In a recent late night discussion with friends we found ourselves debating the Parable of the Talents and its parallels with the current political landscape. Probably by most standards a strange parallel to draw but I thought that the disappointment and feeling of abject loss of opportunity felt by the master in the story would be understood by the Scottish electorate and would have particular resonance with the Scottish legal profession.
Having a majority Government in the Scottish Parliament is an entirely unique position made more so by all of the committees have a party majority; and even the Presiding Officer coming from the ruling party. In short, the legislative possibilities are limitless.
There is a wealth of legislative change that Scots criminal law and Scots civil law requires. For example, the anachronistic legislation covering Fatal Accident Inquiries (FAIs) demands immediate attention. Only through robust Corporate Homicide legislation can the profound problem with workplace deaths be addressed. The Scottish Law Commission has given us a clear way forward in relation to psychiatric injury but its report is sitting on the shelf gathering dust.

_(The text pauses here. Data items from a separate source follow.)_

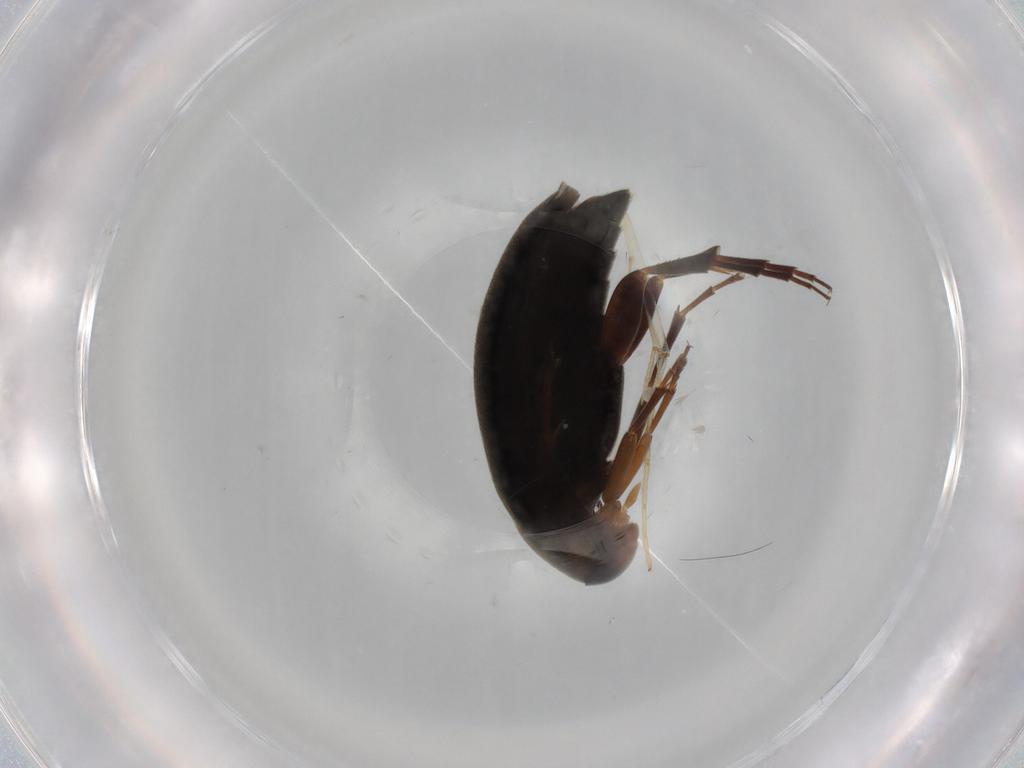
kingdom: Animalia
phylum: Arthropoda
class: Insecta
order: Coleoptera
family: Scraptiidae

The Scottish people handed the Scottish Government an historic majority and trusted that it would be used wisely but we have, thus far, been paid with very little legislative return. The Scottish Government has faced questions from the Labour benches recently on issues relating to their honesty and their competence. These questions demand answers but I wonder if the problem with the Scottish Government is more basic and more simple: Is it simply the case that they are so focussed on the referendum in 2014, that their eye is off the ball and their attention is not where it should be, which is to say, on the day to day running of the country?
There’s no doubt 2014 is important, but it is not be used as an excuse to squander a great opportunity to deliver real legislative change or to give up on the day to day running of the country. My advice to the Government would be that they should get their shovels out now; dig up the talents that they have buried; and invest them in running the country lest they pay the ultimate price – not in 2014 but in 2016 at the Scottish elections.